In her recent StickyMinds.com column, "Fool Me Once," Linda Hayes took a look at the difficulties encountered by those who dove into automated testing early on, only to be bitten by the record/replay shark. In this follow-up column, she offers some solutions to those who still struggle with making test automation successful.
In my previous column, I complained that most testing remains manual despite billions invested in test automation tools, largely because of the unrealistic expectations and unfortunate reality arising from the record/replay approach. Many readers subsequently took me to task for pointing out what went wrong without offering any solutions. Fair enough.
In my experience, there are four key elements to making test automation successful:
There are some possible benefits to allowing both to coexist, too. Consider these:
- Educating development to produce testable applications
- Understanding why yet more scripting won't work
- Learning to transition from a test tool to an automation application
- Setting realistic expectations
Each of these is summarized below with links to more detailed discussions.
Automation changes the relationship between development and test forever. Manual testers only worry about what they can see, but automation is all about what's under the covers. In order to build a reliable, maintainable, automated test, the tester must be able to identify application objects using identifiers or names that are understandable, persistent, and unique. Further, these objects must be accessible. Understandable names make the test readable and therefore maintainable, persistent names make the tests stable and repeatable, and unique names make it reliable. Accessibility means your tool can interact with the object.
Unfortunately modern applications often comprise code that is generated on the fly by servers, using gibberish identifiers that change from moment to moment. Also, flashy interfaces often are built with opaque objects that don't reveal their methods or properties. If this is happening to you, there is nothing you, as a tester, can do about it. Only development can fix this problem, but they first have to be educated. For more on this subject, see "Automated Testability Tips."
As I pointed out in "Fool Me Once," record/replay was seductive because it looked easy, but it actually was deceptive because the recorded scripts weren't reliable or maintainable. The typical response was to add yet more code to handle timing issues, externalize data, and insert logic to handle unexpected responses. While these techniques may have addressed the immediate issues, they created even more. Programming skills were required, thus excluding the application experts who typically performed the manual tests. The resulting tests contained more and more code, requiring more time to develop and even more to maintain. In the end, the tests were too complex, costly, and time-consuming.
A detailed discussion of how this problem played itself out can be found in the Better Software magazine article "The Demise of Record/Script/Play."Test Tool to Automation Application
What we learned from this history is that code is the culprit—the more you develop, the more time it takes, the more it costs, and the longer to maintain. And if you actually code every single test, you will end up with more code than the application has. Unless you have more time and people for testing than you do for development—and if you do, call the Guinness Book of World Records—then this approach is doomed.
It turns out that what you really need is not a tool but an application. The difference is code versus data. Using a tool results in code; using an application results in data. Why does this matter? Well, for one thing, you don't have to be a programmer to use an application, and that means your subject matter experts can participate. Second, data is easier to manage than code and can be maintained en masse, often automatically. And third, you may be able to buy an application rather than build one. For more on this distinction, see the WorkSoft blog.
There are many different ways to migrate from a tool to an application. For those who already have invested in a scripting tool, consider developing a framework that limits the amount of code that has to be developed and enables non-programmers to build tests as data. For those of you who haven't committed yet or who have shelved one or more tools, consider buying a commercial framework or adopting an open source approach. My favorite is the class/action architecture, also sometimes called table-driven, because it results in the least code and the code it does need is portable across tools and applications.

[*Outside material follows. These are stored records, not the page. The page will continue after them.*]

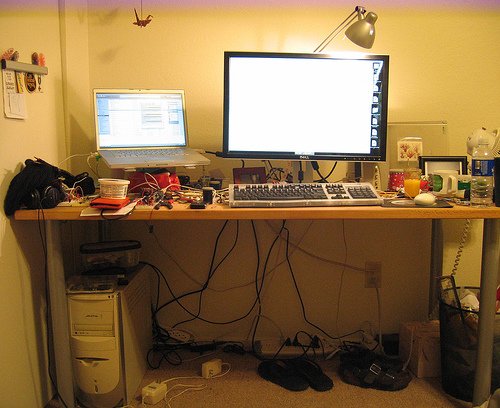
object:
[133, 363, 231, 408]
cables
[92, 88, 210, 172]
laptop computer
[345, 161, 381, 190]
speaker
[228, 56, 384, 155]
monitor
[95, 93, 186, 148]
monitor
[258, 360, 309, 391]
flip flop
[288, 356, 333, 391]
flip flop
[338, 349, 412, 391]
sandals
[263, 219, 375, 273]
cord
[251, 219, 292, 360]
cord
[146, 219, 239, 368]
cord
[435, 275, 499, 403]
can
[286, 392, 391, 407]
ground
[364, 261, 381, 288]
outlet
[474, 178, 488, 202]
water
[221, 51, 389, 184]
computer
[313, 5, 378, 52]
desk lamp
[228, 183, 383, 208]
keyboard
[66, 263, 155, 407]
computer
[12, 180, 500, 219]
table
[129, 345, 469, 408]
floor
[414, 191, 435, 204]
mouse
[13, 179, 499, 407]
desk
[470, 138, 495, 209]
bottle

But the most important of all elements is to set realistic expectations about what it is going to take in terms of cost, time, and resources to implement and maintain automated tests. Automation is a discipline apart from manual testing and introduces new dynamics. Not only does the application have to be developed properly, but the test data environment has to be stable and repeatable—in itself a significant challenge—and test cases have to be explicitly documented and reusable.
And, although you won't ever automate everything—manual testing will always be needed for ad hoc, "what if" scenarios—and you won't be finished after the first project, automation is not only worth it but also inevitable. There is simply no other way to keep pace with snap-together, composite applications that allow rich, complex functionality to be developed in less and less time with more and more risk.
That's what I think works. What about you?